### Texto para revisar
◆ ◆ ◆

La magnitud de esta preocupante situación ha desarrollado en el sentimiento personal una actitud insensible y hasta inhumana. Todas las fibras humanas han sido invadidas por la cultura del miedo y el espanto. A nadie le importa la suerte ajena. No hay espacio para la condición humana sino para la bestialidad.

Muchos analistas culpan de la situación a la emigración hispana, asiática y árabe, entre otras. Otros más osados y atrevidos asumen una posición racista y claman por el cierre de la frontera norteamericana como una solución para contrarrestar el mal.

El debate ha llegado al más alto escenario político, y los aspirantes a la Casa Blanca tocan el tema asiduamente con profundidad en cada campaña electoral.

◆ ◆ ◆

### Extractos de datos
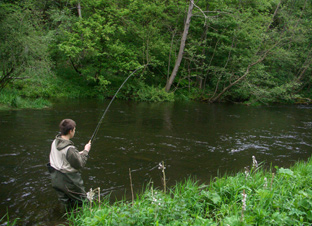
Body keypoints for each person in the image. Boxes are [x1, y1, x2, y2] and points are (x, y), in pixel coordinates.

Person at [47, 119, 91, 208]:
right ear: (71, 131)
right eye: (74, 130)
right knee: (83, 202)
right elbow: (80, 164)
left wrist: (78, 153)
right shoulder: (70, 149)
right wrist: (86, 151)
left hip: (55, 177)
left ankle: (62, 220)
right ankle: (82, 220)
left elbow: (62, 156)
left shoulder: (55, 142)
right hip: (69, 180)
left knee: (65, 203)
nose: (75, 132)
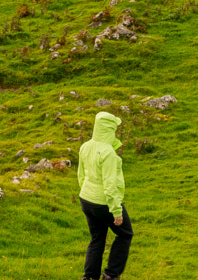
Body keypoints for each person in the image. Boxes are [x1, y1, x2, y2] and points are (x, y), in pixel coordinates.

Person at [77, 110, 132, 279]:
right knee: (125, 234)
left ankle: (89, 276)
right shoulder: (108, 152)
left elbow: (81, 175)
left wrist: (88, 194)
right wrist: (116, 211)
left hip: (86, 199)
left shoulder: (85, 146)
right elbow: (109, 185)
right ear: (109, 129)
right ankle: (111, 275)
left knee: (97, 237)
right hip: (104, 203)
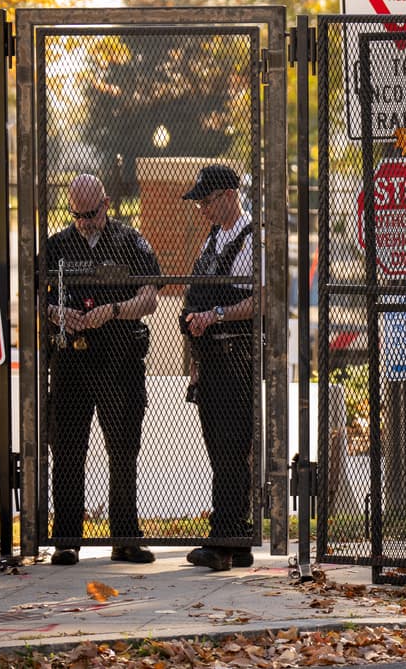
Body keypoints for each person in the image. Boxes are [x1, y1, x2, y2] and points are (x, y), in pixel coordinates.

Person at [45, 174, 161, 566]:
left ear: (106, 204)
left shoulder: (130, 241)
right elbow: (34, 298)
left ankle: (125, 538)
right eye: (76, 215)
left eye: (91, 214)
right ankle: (66, 539)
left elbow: (149, 298)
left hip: (118, 358)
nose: (84, 222)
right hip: (71, 361)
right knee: (67, 449)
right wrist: (58, 313)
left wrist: (112, 311)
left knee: (123, 448)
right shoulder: (57, 246)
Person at [180, 164, 258, 572]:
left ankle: (223, 540)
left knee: (230, 447)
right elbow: (197, 293)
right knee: (219, 448)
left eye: (207, 201)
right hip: (210, 358)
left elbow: (260, 300)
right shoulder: (214, 238)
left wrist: (217, 315)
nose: (203, 209)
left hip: (236, 358)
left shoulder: (251, 238)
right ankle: (238, 537)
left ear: (229, 194)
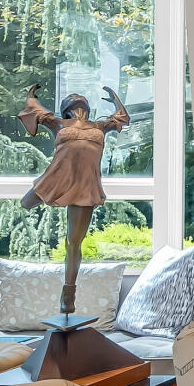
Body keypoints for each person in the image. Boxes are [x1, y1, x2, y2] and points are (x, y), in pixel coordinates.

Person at [16, 88, 132, 318]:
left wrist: (115, 99)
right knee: (26, 203)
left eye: (80, 99)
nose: (77, 99)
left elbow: (122, 118)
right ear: (65, 109)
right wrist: (31, 94)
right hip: (58, 177)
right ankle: (51, 194)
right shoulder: (58, 123)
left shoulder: (99, 126)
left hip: (85, 184)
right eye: (72, 99)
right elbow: (33, 110)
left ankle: (68, 294)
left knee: (74, 241)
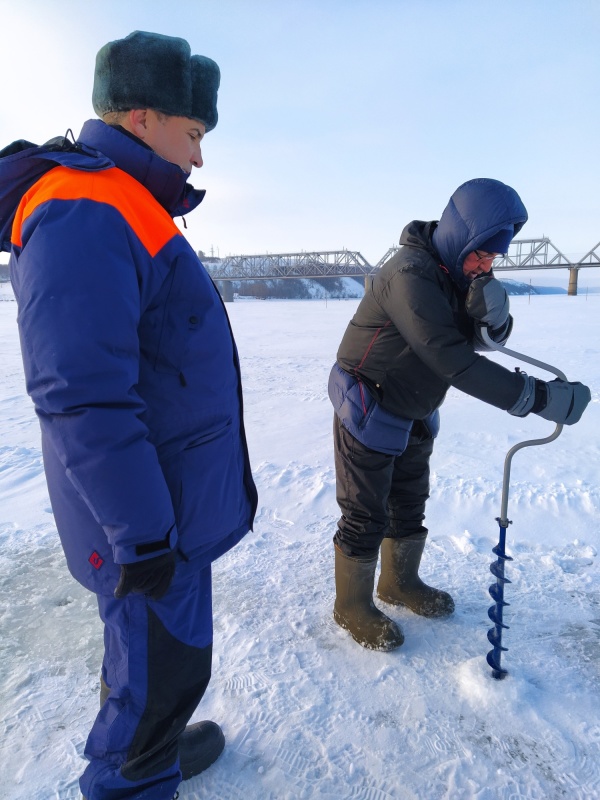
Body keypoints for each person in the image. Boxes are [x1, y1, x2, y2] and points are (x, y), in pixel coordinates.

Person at [0, 31, 257, 800]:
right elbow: (81, 394)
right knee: (156, 671)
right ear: (142, 117)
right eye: (194, 133)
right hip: (145, 521)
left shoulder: (123, 200)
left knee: (163, 658)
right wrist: (141, 532)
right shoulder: (84, 207)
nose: (200, 158)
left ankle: (158, 746)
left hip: (161, 504)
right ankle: (132, 776)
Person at [328, 178, 591, 652]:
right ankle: (351, 606)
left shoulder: (457, 275)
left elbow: (476, 339)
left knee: (409, 502)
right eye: (479, 255)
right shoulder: (408, 273)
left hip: (415, 406)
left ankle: (398, 584)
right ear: (458, 236)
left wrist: (494, 322)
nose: (485, 266)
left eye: (492, 259)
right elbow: (452, 359)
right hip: (369, 403)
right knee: (365, 512)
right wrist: (537, 398)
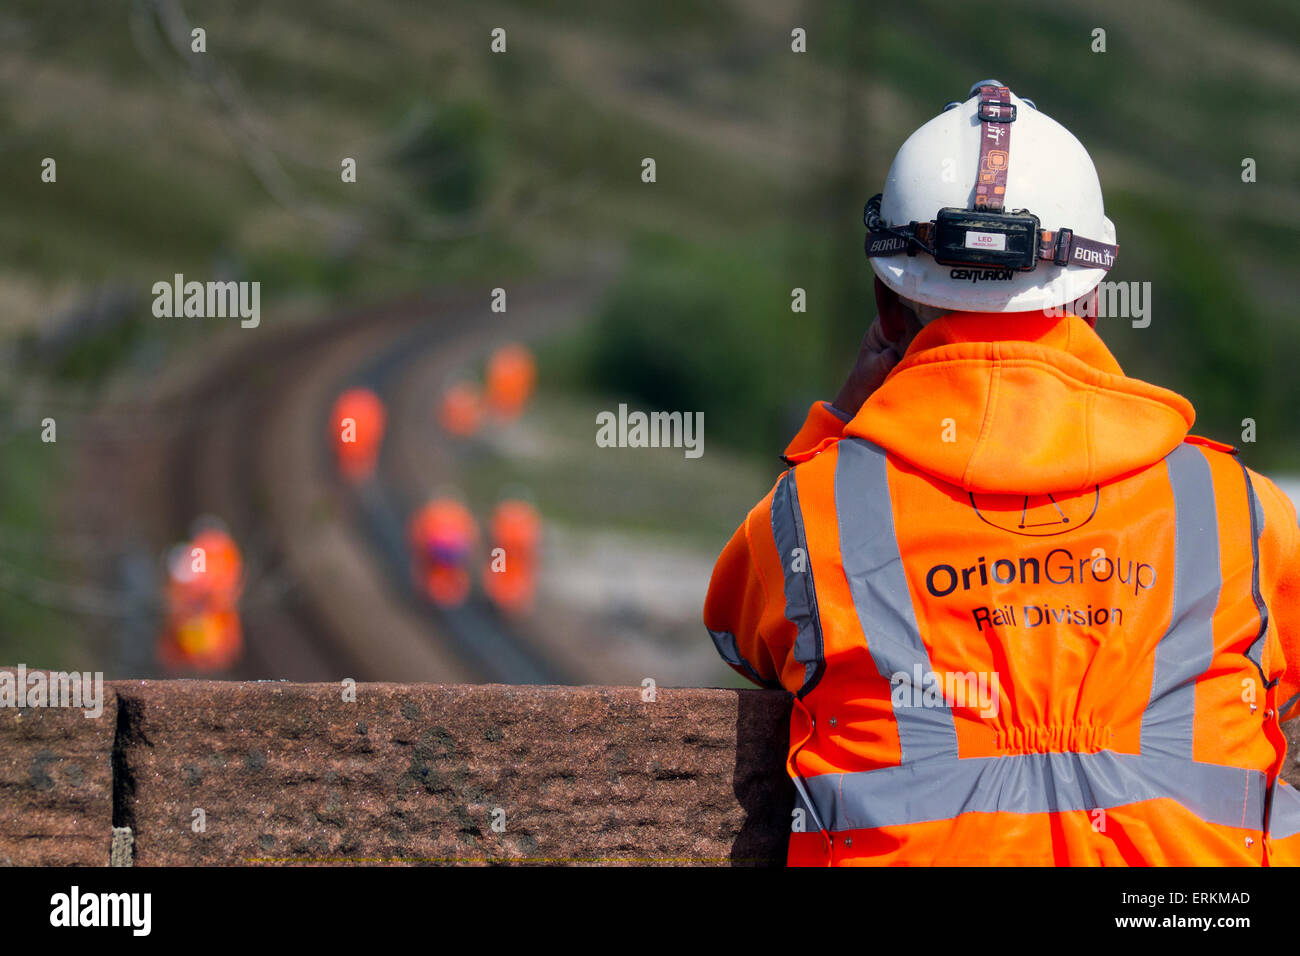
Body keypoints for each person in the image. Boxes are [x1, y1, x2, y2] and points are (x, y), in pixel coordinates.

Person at [703, 81, 1300, 865]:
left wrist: (840, 431)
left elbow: (744, 638)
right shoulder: (1239, 515)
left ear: (887, 310)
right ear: (1091, 297)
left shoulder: (811, 517)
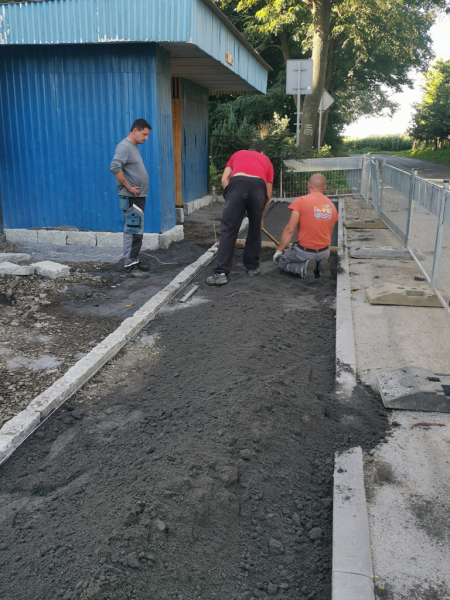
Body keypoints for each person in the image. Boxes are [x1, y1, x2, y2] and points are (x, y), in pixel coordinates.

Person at [206, 143, 274, 286]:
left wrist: (233, 198)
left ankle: (221, 273)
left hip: (237, 184)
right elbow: (267, 195)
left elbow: (224, 179)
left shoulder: (238, 154)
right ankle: (252, 267)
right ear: (262, 152)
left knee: (229, 229)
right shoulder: (266, 160)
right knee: (255, 230)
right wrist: (260, 218)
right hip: (258, 188)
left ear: (249, 150)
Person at [273, 174, 338, 278]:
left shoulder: (301, 201)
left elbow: (290, 230)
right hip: (324, 252)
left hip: (304, 252)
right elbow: (329, 232)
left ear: (308, 185)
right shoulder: (332, 206)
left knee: (283, 262)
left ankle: (303, 268)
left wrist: (279, 251)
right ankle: (319, 267)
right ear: (324, 187)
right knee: (318, 258)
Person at [110, 119, 152, 276]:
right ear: (135, 130)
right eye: (144, 134)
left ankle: (134, 260)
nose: (146, 138)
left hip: (138, 196)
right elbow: (114, 166)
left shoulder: (132, 147)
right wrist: (128, 186)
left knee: (137, 230)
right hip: (130, 196)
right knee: (132, 229)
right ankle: (129, 266)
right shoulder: (124, 147)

◆ ◆ ◆

### Actividad 1
Cambia en el texto sobre la cultura del miedo "emigración" por "inmigración" y reescribe el fragmento que va desde "Muchos analistas culpan" hasta "cada campaña electoral." inclusive.
### Actividad 2
Responde, por favor, estas preguntas sobre el texto sobre la cultura del miedo:
(a) ¿Por qué cultura han sido invadidas todas las fibras humanas?
(b) ¿A qué emigraciones culpan muchos analistas de la situación?
(c) ¿Quiénes tocan el tema en cada campaña electoral?
### Actividad 3
Resume en dos oraciones el texto sobre la cultura del miedo.

### Respuesta 1
Muchos analistas culpan de la situación a la inmigración hispana, asiática y árabe, entre otras. Otros más osados y atrevidos asumen una posición racista y claman por el cierre de la frontera norteamericana como una solución para contrarrestar el mal.

El debate ha llegado al más alto escenario político, y los aspirantes a la Casa Blanca tocan el tema asiduamente con profundidad en cada campaña electoral.

### Respuesta 2
(a) Por la cultura del miedo y el espanto.
(b) A la emigración hispana, asiática y árabe, entre otras.
(c) Los aspirantes a la Casa Blanca.

### Respuesta 3
La situación ha desarrollado una actitud insensible y hasta inhumana, pues la cultura del miedo y el espanto ha invadido todas las fibras humanas. Muchos analistas culpan a la emigración y otros piden cerrar la frontera norteamericana, un debate que ha llegado al más alto escenario político y que los aspirantes a la Casa Blanca tratan en cada campaña electoral.